### SUPPLIED TEXT
========================
In a severe-weather scenario, the system flags the storm hours ahead, hardens the time-definite plan, and proposes alternate facilities for day-definite. We accept the rebalancing, and the network absorbs the hit without cascading delays. Customers feel it as “nothing happened,” which is exactly the point. The platform’s flywheel effect grows stronger each time a disruption is handled cleanly.
Agentic AI could recommend hub-level adjustments during events like major storms. Which decisions you’ll automate first, how do you keep humans in the loop, and what guardrails prevent cascading errors? Describe the proposed UI, approval flow, and rollback plan.
We’ll automate low-regret moves first: resequencing non-critical waves, pre-positioning trailers, and nudging cutoffs on day-definite. Humans remain the final gate on time-definite and safety-critical decisions; the AI presents options, confidence, and trade-offs. Guardrails include scope limits per decision, automatic backstops if KPIs drift, and audit trails so every click has provenance.
========================
### AVAILABLE DATA

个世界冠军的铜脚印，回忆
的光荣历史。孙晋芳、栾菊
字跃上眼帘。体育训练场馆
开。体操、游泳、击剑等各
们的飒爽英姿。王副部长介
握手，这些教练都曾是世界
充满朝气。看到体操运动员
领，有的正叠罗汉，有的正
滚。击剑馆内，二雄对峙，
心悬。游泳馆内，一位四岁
========================
### EXERCISE SET
**A.** In the storm-response text, how does the network absorb a severe storm without cascading delays?
**B.** According to the storm-response text, which decisions do humans remain the final gate on?

### ANSWERS FOR THE TASKS
**A.** The system flags the storm hours ahead, hardens the time-definite plan, and proposes alternate facilities for day-definite shipments. Once that rebalancing is accepted, the network absorbs the hit without cascading delays.

**B.** Time-definite and safety-critical decisions.